Deepfake AI produces realistic videos of people doing and saying fictitious things. It’s been used to create everything from fake celebrity porn through to creepy video amalgams of Donald Trump and Nick Cage.
According to the team at Samsung Research’s Moscow-based AI lab, the problem with existing deepfakes is that the convolutional neural networks that they train on munch through a huge amount of material. When it comes to deepfakes, that means either lots of photos of the target, or several minutes of video footage.
That’s fine if you’re mimicking a public figure, but it’s problematic if you don’t have that much footage. The Samsung AI researchers came up with an alternative technique that let them train a deepfake using as little as a single still image, in a technique they call one-shot learning. The quality improves if they use more images (few-shot learning), they say, adding that even eight frames can create a marked improvement.

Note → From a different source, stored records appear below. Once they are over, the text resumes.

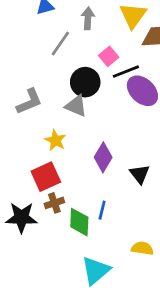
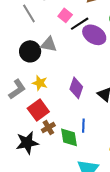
gray line: (60, 43) -> (29, 13), turned -54
black circle: (85, 82) -> (30, 51), moved
gray L-shape: (29, 102) -> (17, 89), moved
gray triangle: (76, 106) -> (49, 44), moved

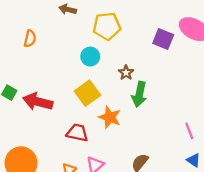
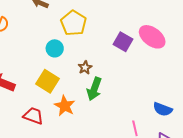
yellow pentagon: (107, 26) -> (74, 23), turned 30
yellow square: (87, 93) -> (48, 81), turned -30

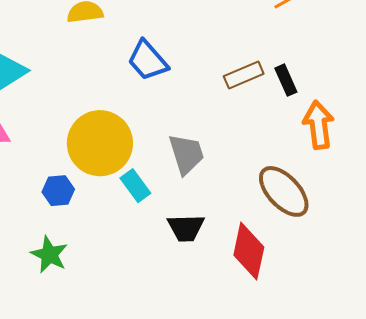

The technique works by conducting the heavy training on a large set of videos depicting different people. This technique, which the researchers call ‘meta-learning’ in their paper, helps identify key facial ‘landmarks’ which it can then use as anchors when creating deepfake videos of new targets.
What does one-shot or few-shot learning mean for deepfakes? It means that you can animate paintings. In their video explaining the technique, the researchers bring the Mona Lisa to life:
(Watch directly on YouTube if the video won’t play here.)
They also animate Marylin Monroe and Salvador Dali. Perhaps we’ll see this kind of thing appearing in movies soon?
The researchers also see a bright future for this technology in virtual reality (VR) or augmented reality (AR) applications. We might see these AI-generated images replace the blocky avatars that plague current VR, for example. They say:
In future telepresence systems, people will need to be represented by the realistic semblances of themselves, and creating such avatars should be easy for the users.
This few-shot training also has other, darker implications though. It makes it easier for attackers to produce new deepfakes, even if the target isn’t very prominent and doesn’t have much existing footage. This could include an executive VP for a company whose share price you want to move, or a minor mid-level government official.
We don’t condone that, and neither do the researchers, who point out that every new multimedia technology creates opportunities for misuse:
In each of the past cases, the net effect of democratization on the World has been positive, and mechanisms for stemming the negative effects have been developed. We believe that the case of neural avatar technology will be no different. Our belief is supported by the ongoing development of tools for fake video detection and face spoof detection alongside with the ongoing shift for privacy and data security in major IT companies.
What this shows us is that AI is evolving at breakneck speed, and we should expect more convincing deepfakes as the barrier to entry falls.